Columbia Dividend Income's GSFTX one-year return of 2.5% ranked in the top 20% of large-value funds as of September 2020. It weathered the coronavirus crash well, falling 27.0% versus the category average of 32.7%. The fund, which carries a Silver rating, performed well prior to October 2020 thanks to a defensive investment style and higher-quality portfolio, says Morningstar's associate director of U.S. equity strategies Tony Thomas. But in the rally that lifted the broad value index up 26%, the fund fell behind and ranked in the worst 20% of large-value funds over the 12 months ended March 31, 2021.

Over the long term, the fund still shines, ranking in the top quintile of large-value funds over the past three-, five-, and 10-year periods.

WisdomTree U.S. LargeCap Dividend ETF DLN also ranked in the top 20% of funds in large-value category as of Sept. 30 but recently fell to 83rd. What propelled the fund for much of the past 10-years may have been a detriment in the rally. The fund's outperformance since 2016 in part was attributed to its overweightings in the consumer defensive and healthcare sectors and underweighting in financial-services stocks.

From Worst to Best

Deep-value funds have been out of favor for a while, and the COVID-19-driven market volatility and recession put deep-value funds at the very bottom of the category, in part because of energy and financial-services stocks that suffered outsize losses relative to other sectors.
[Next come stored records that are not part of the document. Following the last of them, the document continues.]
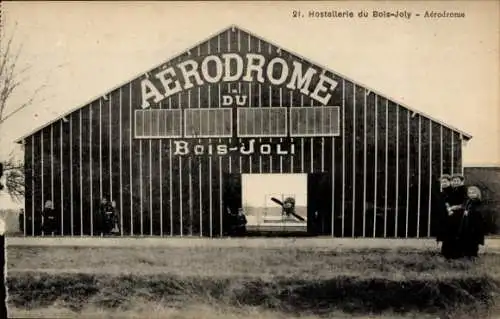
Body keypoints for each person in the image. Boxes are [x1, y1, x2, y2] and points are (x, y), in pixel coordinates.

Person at [436, 174, 465, 259]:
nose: (455, 182)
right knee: (450, 234)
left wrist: (453, 207)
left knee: (457, 234)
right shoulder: (453, 190)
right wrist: (449, 209)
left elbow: (464, 203)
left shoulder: (463, 190)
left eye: (457, 181)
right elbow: (447, 202)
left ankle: (457, 254)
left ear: (461, 182)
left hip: (460, 215)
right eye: (454, 181)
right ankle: (448, 254)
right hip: (451, 214)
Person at [460, 186, 486, 259]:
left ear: (477, 194)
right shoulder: (468, 202)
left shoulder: (478, 202)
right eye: (470, 193)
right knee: (467, 240)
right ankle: (467, 254)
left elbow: (479, 212)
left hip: (475, 225)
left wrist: (469, 212)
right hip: (467, 223)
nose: (471, 194)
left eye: (473, 193)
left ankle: (473, 255)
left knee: (474, 241)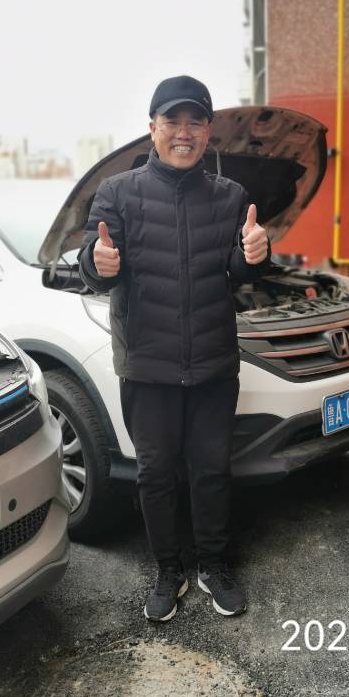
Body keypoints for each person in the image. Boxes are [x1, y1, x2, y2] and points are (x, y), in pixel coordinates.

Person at [77, 75, 271, 621]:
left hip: (212, 362)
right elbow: (94, 262)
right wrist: (97, 262)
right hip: (147, 363)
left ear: (208, 131)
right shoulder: (118, 193)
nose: (183, 132)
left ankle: (213, 564)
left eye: (194, 121)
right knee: (155, 474)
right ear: (153, 128)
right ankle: (168, 569)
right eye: (172, 121)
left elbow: (239, 269)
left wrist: (256, 253)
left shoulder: (229, 196)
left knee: (211, 470)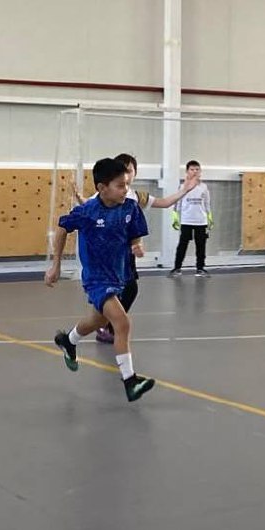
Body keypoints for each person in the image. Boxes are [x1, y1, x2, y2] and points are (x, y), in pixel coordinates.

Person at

But as vaccines became available and economically sensitive stocks rallied on expectations of a recovery, deep-value funds benefited strongly.

Morningstar senior analyst Kevin McDevitt says the cyclical-driven rally was tailor-made for Hotchkis & Wiley Large Cap Value's HWLIX deep-value portfolio.
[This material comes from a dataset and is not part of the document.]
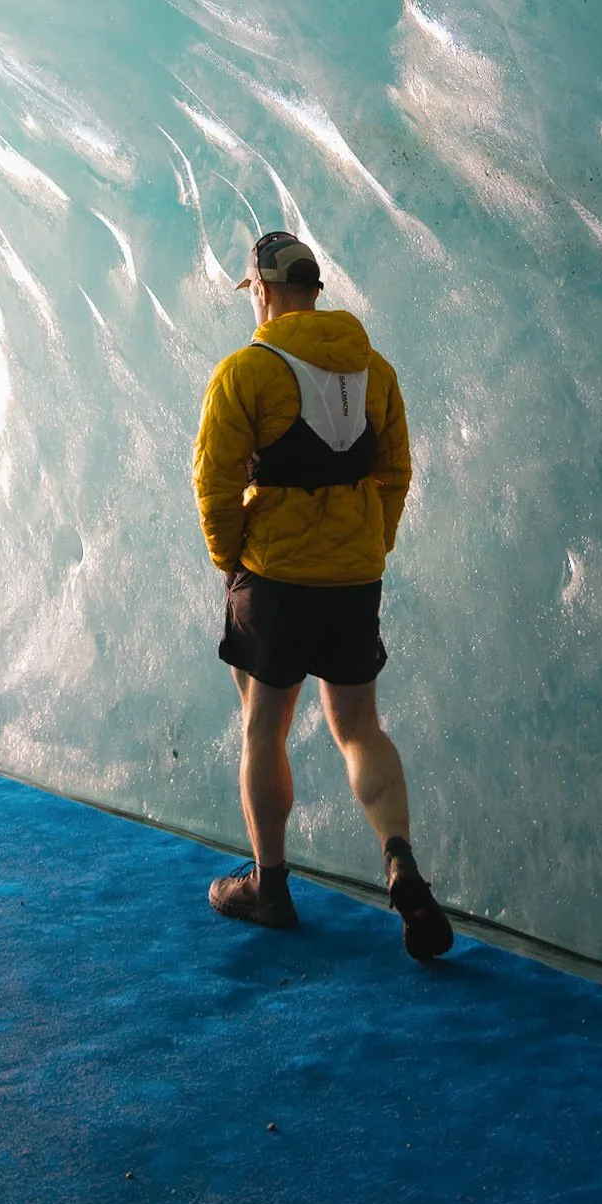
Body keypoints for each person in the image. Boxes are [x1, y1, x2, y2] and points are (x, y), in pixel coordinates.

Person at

Before the value rally, Hotchkis & Wiley Large Cap Value had ranked at the bottom of the category over the trailing one, three, and five years. Its overweight positions in energy and financials led the way as oil prices bounced back and the market began to price in an economic recovery in 2020's fourth quarter.

But the turnaround spurred the fund and the past two quarters improved its 10-year rankings; the fund once ranked in the 74th percentile of large-value funds, but the strong six months pushed it to 24th.

Invesco Comstock ACSTX portfolio also made a comeback this spring. Fundholders have been rewarded as the fund has gone from the 91st percentile to the 21st in the five-year rankings.

In June 2020, Alec Lucas wrote that Poplar Forest Partners IPFPX had rebound potential under veteran manager J. Dale Harvey. He added that its underperformance could change in a hurry if deep-value stocks surge. He noted that last happened in 2016, when the institutional shares' 26.2% gain beat the index by 8.9 percentage points and placed in the large-value category's top 2%.

In fact, that's exactly what happened. In six short months, the fund went from the 96th percentile to the 5th percentile over a one-year window.